The second book sees Jardir at the start of his holy war, the tale then takes you back to Jardir as a young boy and tells you his story. I liked the way this book was written and thought it was logical. The Painted Man gave you the back story of Arlen and then left you on the verge of a new story and the Desert Spear tells you the back story of Jardir and leaves you on the verge of the war with demons. To be honest I found it a little bit hard going to begin with but once I got to grips with it I started to really enjoy Jardir’s history and some of the twists and turns it took along the route – particularly with his scheming first wife!
The story then returns to Arlen, Roger and Leesha and the paths that they are now following. I enjoyed the storyline with Jardir and Leesha – although I couldn’t see how it would be resolved and I also enjoyed Reena’s story and her eventual coming together with Arlen.
I think the third book is really well set up now and it will be interesting to see how it is resolved. Personally, in spite of the huge differences in culture between the Northerners and Southerners I think they must overcome their differences and unite against their common enemy.
I really like Arlen and Reena and look forward to seeing whether anything more will come of their friendship.

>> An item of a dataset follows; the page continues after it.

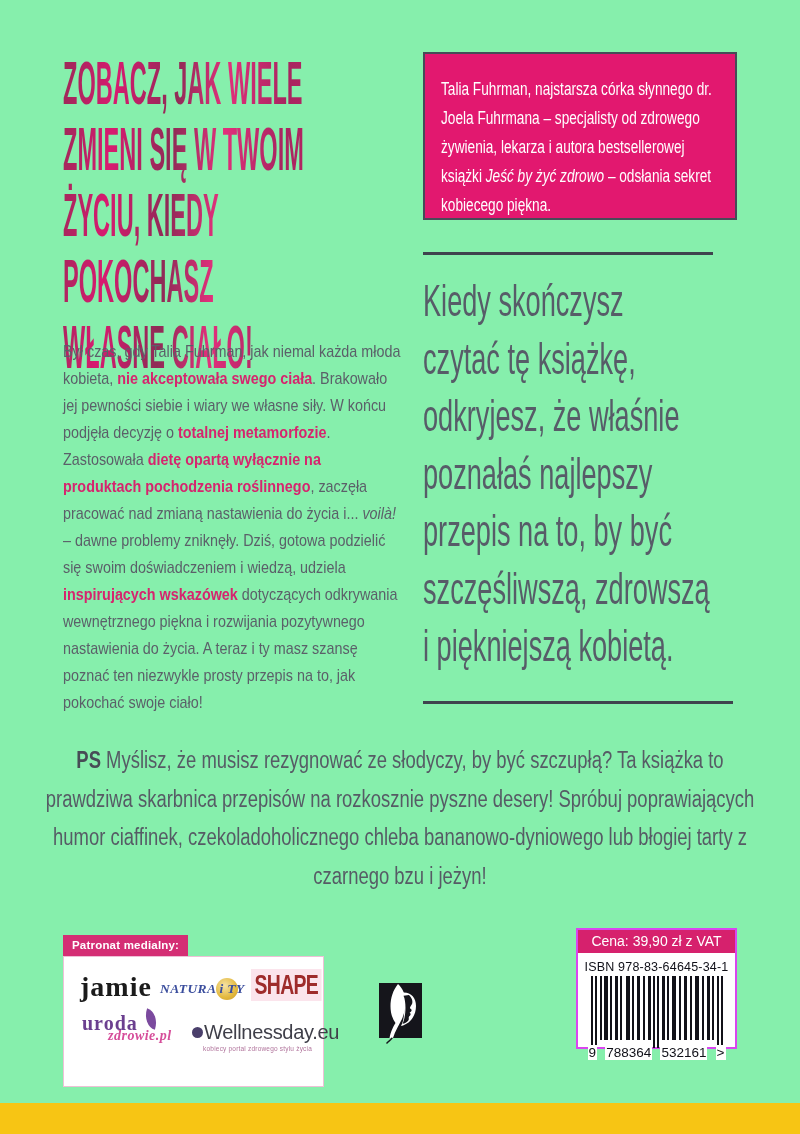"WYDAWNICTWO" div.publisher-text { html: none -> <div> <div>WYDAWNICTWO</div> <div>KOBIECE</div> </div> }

I don’t really have any criticisms although will admit that this is quite a long book and the first few chapters I did find difficult to get into. However, that being said I genuinley never reached a point where I was skim reading or lacking interest. There is such a lot to hold your attention and the story telling is very well done. I don’t suppose I really liked Jardir although at the end of the book I found myself becoming more sympathetic towards him, he was at least trying to gain more of an understanding of the northerners’ ways (although granted he had ulterior motives). I suppose the fact that quite a large chunk at the start of the book is devoted to Jardir may put some readers off – he isn’t as likable a character as Arlen after all – but I think this history of Jardir at least helps you to understand him a little better, it also shows that he is not totally comfortable himself with some of his actions and also shows that in spite of his status he is manipulated a good deal himself!
I look forward to book number three and hope that PB can provide us with a gripping finale.